Libyan resistance leader Omar Al-Mukhtar’s nearly twenty-year struggle against Italian military occupation came to an end on September 11, 1931, when he was wounded in battle and captured by the Italian army. On September 16, 1931, on the orders of the Italian court and with the hope that Libyan resistance would die with him, Mukhtar was hanged by the Italian Fascists in front of his followers in the concentration camp of Solluqon. Today his face appears on the Libyan 10 Dinar note.

On June 10, 2009, Libyan leader Muammar Al-Gaddafi arrived in Rome for his first visit to Italy, with the famous picture of Omar Al-Mukhtar's arrest pinned to his lapel. Wearing a full colonel's uniform with gold epaulettes, numerous medals, sunglasses and straggly long black hair beneath a military cap, he embraced Prime Minister Silvio Berlusconi. Mukhtar's frail elderly son descended the aircraft in traditional white Arab robes just steps behind Gaddafi as part of the 300-strong delegation.

On August 30, 2008, Gaddafi and Berlusconi signed a historic cooperation treaty in Benghazi.

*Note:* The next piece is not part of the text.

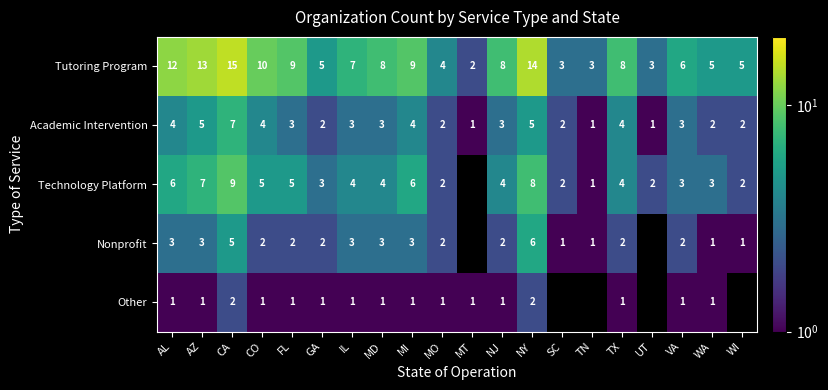

The value of Technology Platform at IL is 6.1. True or false?

False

Under its terms, Italy will pay $5 billion to Libya as compensation for its former colonial occupation. In exchange, Libya will take measures to combat “illegal immigration”coming from its shores and will boost investments in Italian companies.

Omar Al-Mukhtar’s final years were depicted in the movie Lion of the Desert (1981), starring Anthony Quinn, Oliver Reed and Irene Papas. Italian authorities banned the film in 1982, claiming that it was "damaging to the Italian Army's honour". It was broadcast for the first time on Italian television on June 11, 2009, during Gaddafi’s visit in Italy.